[DATASET EXTRACT]:
____________

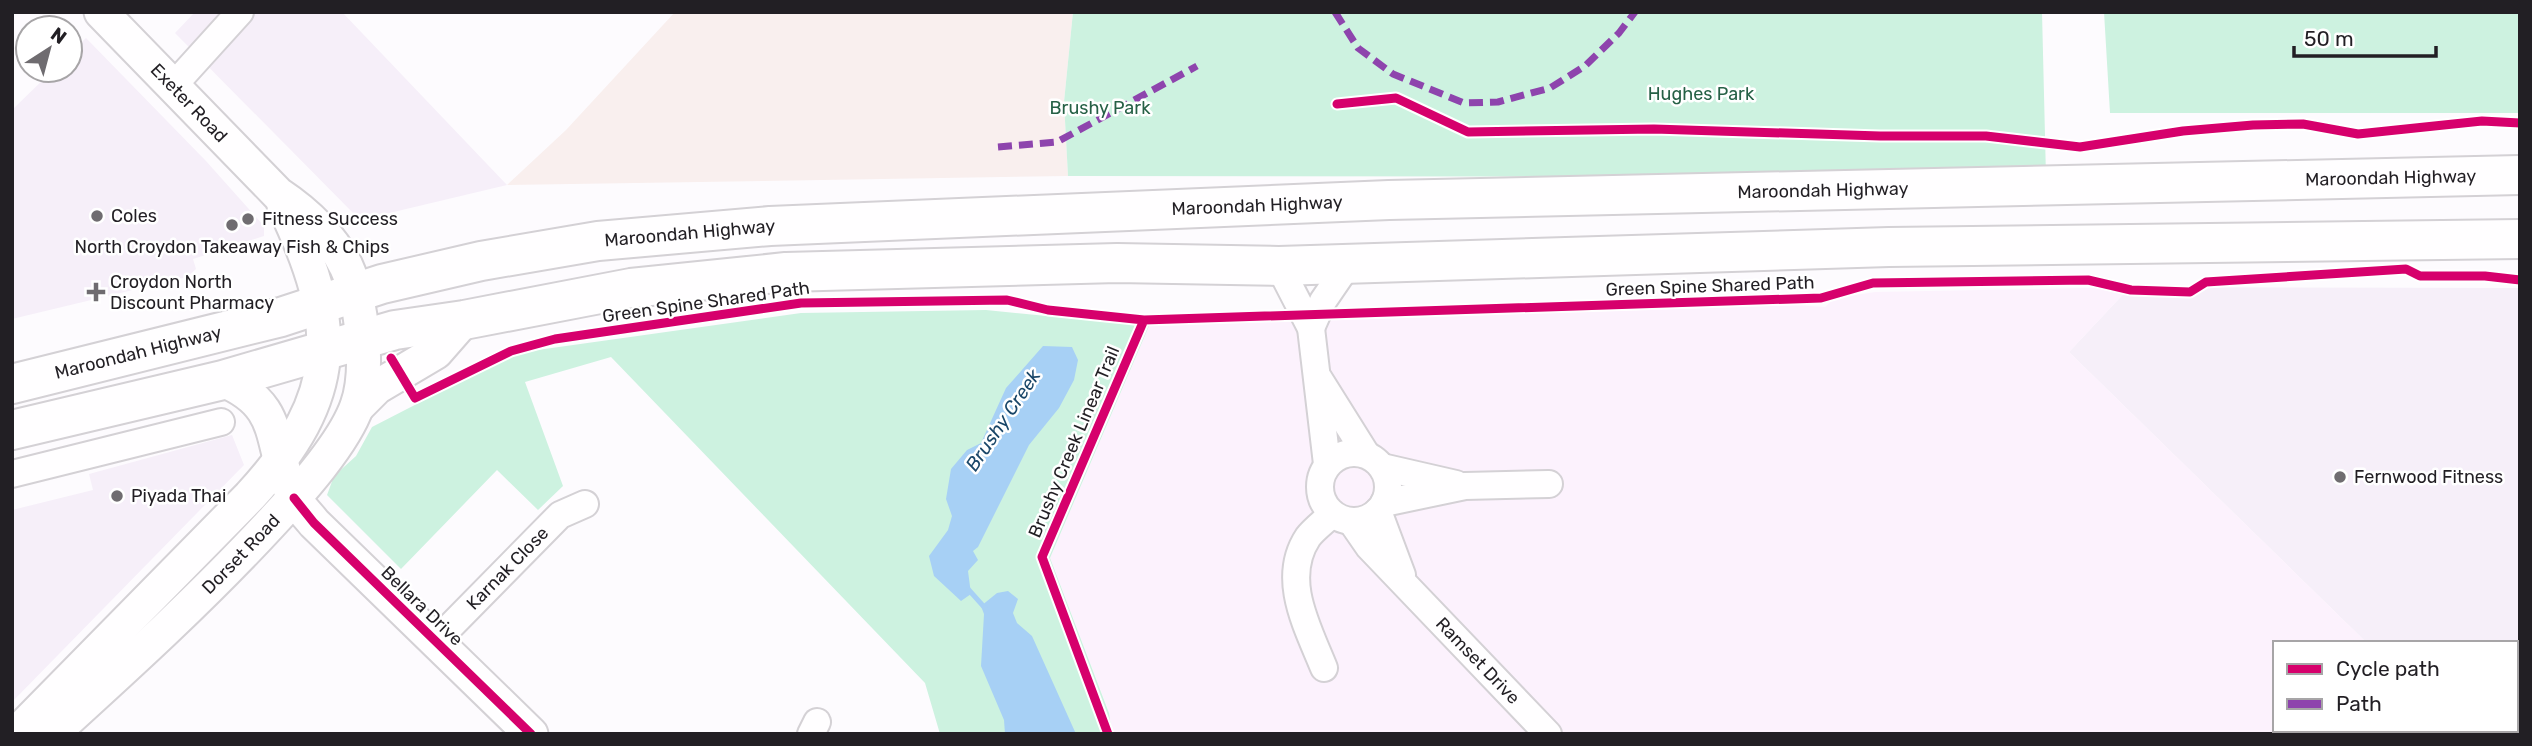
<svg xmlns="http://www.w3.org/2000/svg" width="2532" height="746" viewBox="0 0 2532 746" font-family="Rubik,sans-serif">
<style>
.built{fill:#f6eff9}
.industrial{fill:#fcf2fd}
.education{fill:#f9efee}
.green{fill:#cdf2e0}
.water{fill:#a7d0f5}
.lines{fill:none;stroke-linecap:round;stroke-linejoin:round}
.stream{stroke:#a7d0f5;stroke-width:5}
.minor-casing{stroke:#d4d1d5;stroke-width:30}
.major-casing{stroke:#d4d1d5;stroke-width:37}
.highway-casing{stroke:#d4d1d5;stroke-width:42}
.minor{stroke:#fffeff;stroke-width:26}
.major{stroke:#fffeff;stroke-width:33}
.highway{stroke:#fffeff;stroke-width:38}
.quiet{stroke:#8e44ad;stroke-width:7;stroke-dasharray:14 7;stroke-linecap:butt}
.cycleway-casing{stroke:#fff;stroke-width:13}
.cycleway{stroke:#d6006c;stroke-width:9}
.poi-dot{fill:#6f6c70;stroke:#fff;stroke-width:2.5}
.labels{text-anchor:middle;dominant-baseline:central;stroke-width:5;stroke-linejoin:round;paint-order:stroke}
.park-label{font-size:18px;fill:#266146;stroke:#fff}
.street-label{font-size:18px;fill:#221f24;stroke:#fff}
.poi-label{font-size:18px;fill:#221f24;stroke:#fff;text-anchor:start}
.water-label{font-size:19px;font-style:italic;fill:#194668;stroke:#fff}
</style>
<rect width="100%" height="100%" fill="#fdfbfe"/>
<path class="built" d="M195,12H342L507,185L360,220L175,33Z
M86,38L206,161L264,226V236L193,259L196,269L187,277L12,319V110L53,70H70V53Z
M2130,287L2520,288V734H2461L2457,730H2516V643H2367L2069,352Z
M232,435L244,465L12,702V510L93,490L89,474Z"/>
<path class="industrial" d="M2130,287L2069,352L2367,643H2275V730H2457L2461,734H1112L1109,712L1050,558L1149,326L1795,305L1825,307L1835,298L1875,292Z"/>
<path class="education" d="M675,12H1073L1064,102L1068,176L507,185L566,130Z"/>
<path class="green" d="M1073,12H2042L2046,177L1068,176L1064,102Z
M2104,12H2520V113H2110Z
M986,310L1149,326L1050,558L1109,713L1112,734H940L925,683L611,357L525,382L563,486L538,510L497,470L401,569L327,495L334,476L356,456L372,427L516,353L801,313Z"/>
<path class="water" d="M1043,346L1072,347L1078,360L1074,380L1059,408L1029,445L978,547L973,551L978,560L968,571L971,594L961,601L934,576L929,556L948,530L952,516L946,499L951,469L967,450L981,443L1006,388Z
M1008,591L1018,599L1013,613L1017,623L1032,636L1076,734H1005L1004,720L981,666L984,614L981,606L997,593Z"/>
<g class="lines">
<path class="stream" d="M968,589L985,608"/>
<g class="minor-casing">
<g id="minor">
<path d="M173,86L240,12"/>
<path d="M1279,266L1311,328L1327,464"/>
<path d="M1311,328L1323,301L1349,263"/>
<path d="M1319,379L1366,454"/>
<circle cx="1354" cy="487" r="34"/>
<path d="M1382,467L1456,484"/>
<path d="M12,474L221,422"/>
<path d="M1384,503L1465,486L1549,484"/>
<path d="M1378,511L1402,575"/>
<path id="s1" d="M1351,521L1369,547L1548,734"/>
<path id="s2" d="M436,641L560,515L585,504"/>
<path d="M1324,668C1308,628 1280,579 1308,537C1314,529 1325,521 1332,514"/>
<path d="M811,734L817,722"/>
</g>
</g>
<g class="major-casing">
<g id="major">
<path d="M223,380C287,407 267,445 294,497C298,506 308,515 314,523L531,734"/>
<path d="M357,407L377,387L436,352L464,320"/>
<path d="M16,734L250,496C343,395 341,326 284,206"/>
<path id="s3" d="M52,734C128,665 203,597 273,521C300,492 344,443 357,406C370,370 362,301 346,266C331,236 305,212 278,194L101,12"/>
</g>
</g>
<g class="highway-casing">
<g id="highway">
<path id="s4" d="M12,384L281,317L382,284L481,261L598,241L770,226L1389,200L2520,175"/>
<path d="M12,430L223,380L395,330L464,320L631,288L786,272L1117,263L1279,266L1889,247L2520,239"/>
</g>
</g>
<use href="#minor" class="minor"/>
<use href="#major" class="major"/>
<use href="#highway" class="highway"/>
<path class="quiet" d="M1335,12L1358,48L1393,74L1464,103L1498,102L1550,88L1585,66L1619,33L1635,12
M998,147L1057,142L1197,66"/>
<g class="cycleway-casing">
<path id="cycleway" d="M1337,104L1396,98L1468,132L1654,129L1880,136H1986L2080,147L2183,131L2253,125L2303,124L2358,134L2482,121L2520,123
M391,358L415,398L511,351L555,339L801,303L1007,300L1048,310L1144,320L1821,298L1873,283L2088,280L2131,290L2190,292L2206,282L2406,269L2420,276H2485L2520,280
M294,498L314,523L531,734
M1108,734L1042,557L1144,320"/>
</g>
<use href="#cycleway" class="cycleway"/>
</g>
<g class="poi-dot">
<circle cx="97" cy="216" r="7"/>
<circle cx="248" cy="219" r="7"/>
<circle cx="232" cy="225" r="7"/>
<path d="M92.5 281.5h7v7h7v7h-7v7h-7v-7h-7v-7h7z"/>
<circle cx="2340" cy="477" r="7"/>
<circle cx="117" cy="496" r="7"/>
</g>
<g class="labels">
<g class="park-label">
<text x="1701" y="94">Hughes Park</text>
<text x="1100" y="108">Brushy Park</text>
</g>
<g class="street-label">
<text transform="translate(189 103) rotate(46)">Exeter Road</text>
<text stroke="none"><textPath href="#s4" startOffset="2398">Maroondah Highway</textPath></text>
<text stroke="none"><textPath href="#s4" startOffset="1830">Maroondah Highway</textPath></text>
<text stroke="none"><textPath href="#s4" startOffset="1264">Maroondah Highway</textPath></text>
<text stroke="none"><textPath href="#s4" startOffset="696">Maroondah Highway</textPath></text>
<text transform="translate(1710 286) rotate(-2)">Green Spine Shared Path</text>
<text transform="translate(706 302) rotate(-8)">Green Spine Shared Path</text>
<text stroke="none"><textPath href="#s4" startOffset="130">Maroondah Highway</textPath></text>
<text transform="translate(1074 442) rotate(-67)">Brushy Creek Linear Trail</text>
<text stroke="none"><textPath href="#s3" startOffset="261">Dorset Road</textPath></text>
<text stroke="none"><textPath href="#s2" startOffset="102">Karnak Close</textPath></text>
<text transform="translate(422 606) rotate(44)">Bellara Drive</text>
<text stroke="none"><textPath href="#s1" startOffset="189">Ramset Drive</textPath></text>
</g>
<g class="poi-label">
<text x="111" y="216">Coles</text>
<text x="262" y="219">Fitness Success</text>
<text x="232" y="247" text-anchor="middle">North Croydon Takeaway Fish &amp; Chips</text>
<text x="110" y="282">Croydon North<tspan x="110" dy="21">Discount Pharmacy</tspan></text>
<text x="2354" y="477">Fernwood Fitness</text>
<text x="131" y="496">Piyada Thai</text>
</g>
<g class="water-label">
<text transform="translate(1003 420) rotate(-56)">Brushy Creek</text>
</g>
</g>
<rect width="2532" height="746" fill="none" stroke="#221f24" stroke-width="28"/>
<rect x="2273" y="641" width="245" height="91" fill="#ffffff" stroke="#a7a5a7" stroke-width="2"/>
<rect x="2287" y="664" width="35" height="10" fill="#d6006c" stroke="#a7a5a7" stroke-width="2"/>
<text x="2336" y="676" font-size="21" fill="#221f24">Cycle path</text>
<rect x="2287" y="699" width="35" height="10" fill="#8e44ad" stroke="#a7a5a7" stroke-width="2"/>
<text x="2336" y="711" font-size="21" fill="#221f24">Path</text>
<g transform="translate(49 49) rotate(36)"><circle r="33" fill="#ffffff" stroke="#a7a5a7" stroke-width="2"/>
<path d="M0-5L12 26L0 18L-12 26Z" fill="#6f6c70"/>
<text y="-10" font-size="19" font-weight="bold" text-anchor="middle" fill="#221f24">N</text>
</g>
<path d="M2294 46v10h142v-10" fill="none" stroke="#221f24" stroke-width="3.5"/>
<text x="2304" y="46" font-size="21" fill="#221f24" stroke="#ffffff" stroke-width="5" paint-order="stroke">50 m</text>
</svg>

____________

[PROBLEM TO WORK ON]:
Lines containing "round" in the listing: how many are there? Answer with the number only.

[RESPONSE TO THE EXERCISE]:
2